_Task details_. The output should be every line below that includes the word "Senol".

BEGIN

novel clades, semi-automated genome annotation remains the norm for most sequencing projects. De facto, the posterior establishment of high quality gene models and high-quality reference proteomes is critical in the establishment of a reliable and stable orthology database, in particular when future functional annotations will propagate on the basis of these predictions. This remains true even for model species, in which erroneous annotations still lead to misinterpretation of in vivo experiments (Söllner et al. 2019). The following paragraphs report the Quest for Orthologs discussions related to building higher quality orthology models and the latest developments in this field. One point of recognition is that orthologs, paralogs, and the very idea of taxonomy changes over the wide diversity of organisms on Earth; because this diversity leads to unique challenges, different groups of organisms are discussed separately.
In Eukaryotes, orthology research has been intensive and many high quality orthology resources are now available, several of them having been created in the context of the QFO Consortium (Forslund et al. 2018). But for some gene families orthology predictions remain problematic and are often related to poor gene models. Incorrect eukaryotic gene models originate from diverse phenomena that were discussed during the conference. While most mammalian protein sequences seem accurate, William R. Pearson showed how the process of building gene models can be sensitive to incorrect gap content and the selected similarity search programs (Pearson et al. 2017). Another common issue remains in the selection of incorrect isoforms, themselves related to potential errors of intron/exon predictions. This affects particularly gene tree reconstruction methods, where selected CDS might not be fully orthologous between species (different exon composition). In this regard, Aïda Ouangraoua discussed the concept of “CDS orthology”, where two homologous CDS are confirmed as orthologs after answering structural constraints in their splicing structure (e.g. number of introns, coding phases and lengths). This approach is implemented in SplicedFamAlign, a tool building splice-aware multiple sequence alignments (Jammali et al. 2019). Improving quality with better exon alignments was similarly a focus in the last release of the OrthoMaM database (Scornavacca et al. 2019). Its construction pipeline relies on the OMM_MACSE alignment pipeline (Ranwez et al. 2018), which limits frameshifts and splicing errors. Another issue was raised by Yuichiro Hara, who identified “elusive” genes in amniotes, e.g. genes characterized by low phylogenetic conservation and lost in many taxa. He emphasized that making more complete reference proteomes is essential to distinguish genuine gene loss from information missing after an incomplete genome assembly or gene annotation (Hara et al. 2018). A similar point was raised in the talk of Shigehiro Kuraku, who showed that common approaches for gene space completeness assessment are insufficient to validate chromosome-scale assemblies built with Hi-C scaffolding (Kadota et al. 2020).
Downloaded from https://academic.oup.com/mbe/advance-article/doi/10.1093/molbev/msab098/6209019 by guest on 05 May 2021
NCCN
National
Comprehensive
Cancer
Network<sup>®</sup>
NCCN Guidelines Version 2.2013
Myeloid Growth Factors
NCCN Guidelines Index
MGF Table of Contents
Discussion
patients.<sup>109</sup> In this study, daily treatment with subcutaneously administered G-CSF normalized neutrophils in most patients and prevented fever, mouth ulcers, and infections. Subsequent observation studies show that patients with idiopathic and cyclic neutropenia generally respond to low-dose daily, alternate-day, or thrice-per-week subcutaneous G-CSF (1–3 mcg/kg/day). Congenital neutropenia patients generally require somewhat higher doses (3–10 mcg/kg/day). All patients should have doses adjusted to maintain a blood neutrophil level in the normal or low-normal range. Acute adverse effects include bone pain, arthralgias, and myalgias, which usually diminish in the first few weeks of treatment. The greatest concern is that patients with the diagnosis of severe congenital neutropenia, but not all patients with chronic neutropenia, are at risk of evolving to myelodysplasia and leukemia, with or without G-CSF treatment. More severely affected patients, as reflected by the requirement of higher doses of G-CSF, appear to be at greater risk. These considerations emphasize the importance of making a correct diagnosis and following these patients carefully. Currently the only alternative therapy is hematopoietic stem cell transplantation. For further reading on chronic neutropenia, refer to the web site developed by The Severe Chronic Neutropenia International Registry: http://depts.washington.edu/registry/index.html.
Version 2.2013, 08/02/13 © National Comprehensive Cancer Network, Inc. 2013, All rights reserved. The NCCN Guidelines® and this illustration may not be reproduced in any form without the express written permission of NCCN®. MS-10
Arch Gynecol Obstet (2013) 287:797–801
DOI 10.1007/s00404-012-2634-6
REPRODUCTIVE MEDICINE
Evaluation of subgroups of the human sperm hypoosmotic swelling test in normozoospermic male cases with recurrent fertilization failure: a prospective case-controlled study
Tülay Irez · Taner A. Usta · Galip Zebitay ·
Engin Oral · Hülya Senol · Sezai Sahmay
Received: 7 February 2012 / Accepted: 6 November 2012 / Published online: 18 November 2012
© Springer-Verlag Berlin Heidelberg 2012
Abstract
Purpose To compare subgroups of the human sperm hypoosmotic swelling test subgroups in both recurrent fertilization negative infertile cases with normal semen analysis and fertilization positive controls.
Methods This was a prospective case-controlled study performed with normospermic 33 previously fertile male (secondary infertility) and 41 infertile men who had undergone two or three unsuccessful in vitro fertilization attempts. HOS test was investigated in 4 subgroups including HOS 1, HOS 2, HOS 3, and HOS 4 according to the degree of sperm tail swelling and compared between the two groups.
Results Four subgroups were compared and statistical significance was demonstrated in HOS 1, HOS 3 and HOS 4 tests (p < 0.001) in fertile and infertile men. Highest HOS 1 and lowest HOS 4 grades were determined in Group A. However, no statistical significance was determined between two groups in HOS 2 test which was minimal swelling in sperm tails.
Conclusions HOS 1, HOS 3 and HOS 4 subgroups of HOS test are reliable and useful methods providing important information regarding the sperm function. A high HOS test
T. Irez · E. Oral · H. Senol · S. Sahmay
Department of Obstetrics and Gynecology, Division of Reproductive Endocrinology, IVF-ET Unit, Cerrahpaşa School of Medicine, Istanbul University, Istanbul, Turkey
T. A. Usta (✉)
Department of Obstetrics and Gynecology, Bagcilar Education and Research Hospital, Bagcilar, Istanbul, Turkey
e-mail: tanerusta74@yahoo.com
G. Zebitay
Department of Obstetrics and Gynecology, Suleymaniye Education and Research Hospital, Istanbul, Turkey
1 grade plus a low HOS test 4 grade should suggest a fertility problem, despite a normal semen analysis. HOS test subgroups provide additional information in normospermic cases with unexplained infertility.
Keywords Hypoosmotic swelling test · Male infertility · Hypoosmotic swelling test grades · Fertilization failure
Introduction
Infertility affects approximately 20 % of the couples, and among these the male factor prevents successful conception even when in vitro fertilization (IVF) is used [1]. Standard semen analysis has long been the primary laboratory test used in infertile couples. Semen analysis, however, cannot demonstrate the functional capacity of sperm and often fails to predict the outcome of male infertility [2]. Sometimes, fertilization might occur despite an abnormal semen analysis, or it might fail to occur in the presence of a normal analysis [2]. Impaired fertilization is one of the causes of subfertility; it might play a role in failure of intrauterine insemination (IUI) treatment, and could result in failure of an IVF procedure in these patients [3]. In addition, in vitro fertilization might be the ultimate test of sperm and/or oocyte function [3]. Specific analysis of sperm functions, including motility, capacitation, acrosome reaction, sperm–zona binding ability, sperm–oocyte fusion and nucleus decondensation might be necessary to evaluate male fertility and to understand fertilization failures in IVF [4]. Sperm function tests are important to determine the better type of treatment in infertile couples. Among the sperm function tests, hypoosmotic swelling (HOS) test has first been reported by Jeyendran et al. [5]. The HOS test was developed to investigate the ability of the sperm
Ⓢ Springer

END

_Solution for this exercise_.
Engin Oral · Hülya Senol · Sezai Sahmay
T. Irez · E. Oral · H. Senol · S. Sahmay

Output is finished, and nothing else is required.